Ora, e como este Tribunal vem repetidamente salientado, a exigência de colocação de questão normativa em sede de fiscalização sucessiva concreta nada tem de formal: decorre da conformação substancial dos poderes do Tribunal Constitucional, de acordo com o disposto na alínea b) do n.º 2 do artigo 280.º da Constituição.
E, na verdade, como se afirma na decisão sumaria reclamada, o recurso não comporta objeto normativo cuja desconformidade constitucional seja posta em crise. Questiona, sim, a correção do ato de julgamento, em si mesmo considerado, de ponderação e aplicação casuística do direito infraconstitucional, o que se encontra fora do quadro de competência do Tribunal Constitucional.

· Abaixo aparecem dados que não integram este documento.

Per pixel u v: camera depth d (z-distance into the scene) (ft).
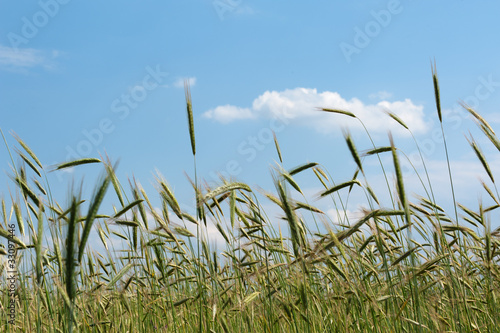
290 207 11.04
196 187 13.02
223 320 13.33
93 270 15.69
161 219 13.93
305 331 13.46
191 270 17.48
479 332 12.78
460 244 15.46
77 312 13.28
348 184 13.94
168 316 15.47
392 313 12.91
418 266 13.05
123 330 13.87
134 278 14.53
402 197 11.25
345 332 13.09
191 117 12.92
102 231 15.62
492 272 13.85
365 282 13.55
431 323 13.33
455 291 13.12
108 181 6.63
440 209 15.93
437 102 14.12
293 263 13.07
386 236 14.82
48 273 12.23
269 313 13.57
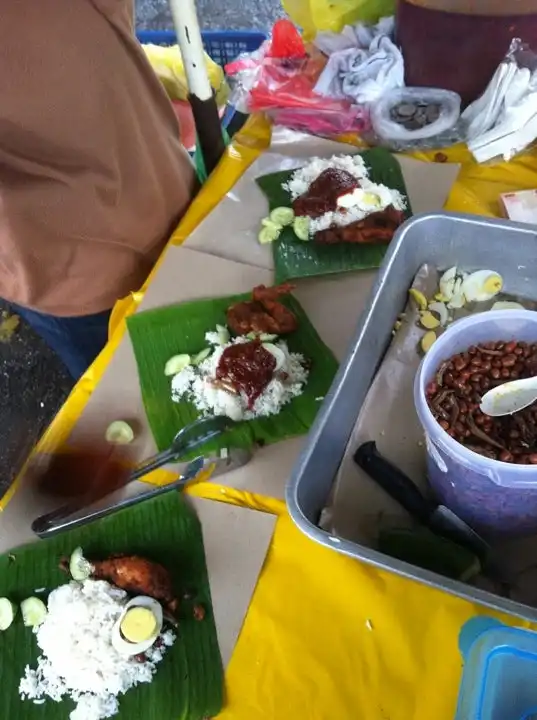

Acresce que, mesmo a dimensão aplicativa interpelada pela recorrente não encontra, quanto às questões ordenadas na decisão sumária em primeiro, segundo e quinto lugar, identidade com os fundamentos jurídicos efetivamente aplicados como determinantes da decisão recorrida, pelo que sempre cumpriria afastar o conhecimento do recurso, por ausência desse pressuposto objetivo.
E, por fim, contrariamente ao que refere a recorrente, sem concretização, não foi suscitado perante o Tribunal da Relação problema idêntico, ou mesmo aproximado, àqueles que a recorrente veio colocar à apreciação do Tribunal Constitucional nas questões terceira e quarta, o que importa ainda a sua ilegitimidade para recorrer, nessa parte (n.º 2 do artigo 72.º da LTC).
6. Face ao exposto, cumpre concluir pelo acerto da decisão sumária reclamada e pela sua confirmação.
III. Decisão
7. Nos termos e pelos fundamentos expostos, decide-se indeferir a presente reclamação e confirmar a decisão sumária n.º 293/13.
Custas pela reclamante, fixando-se a taxa de justiça em 20 (vinte) unidades de conta, tendo em atenção os critérios seguidos por este Tribunal e a dimensão do impulso desenvolvido.
Notifique.
Lisboa, 15 de Julho de 2013. – Fernando Vaz Ventura - Pedro Machete - Joaquim de Sousa Ribeiro.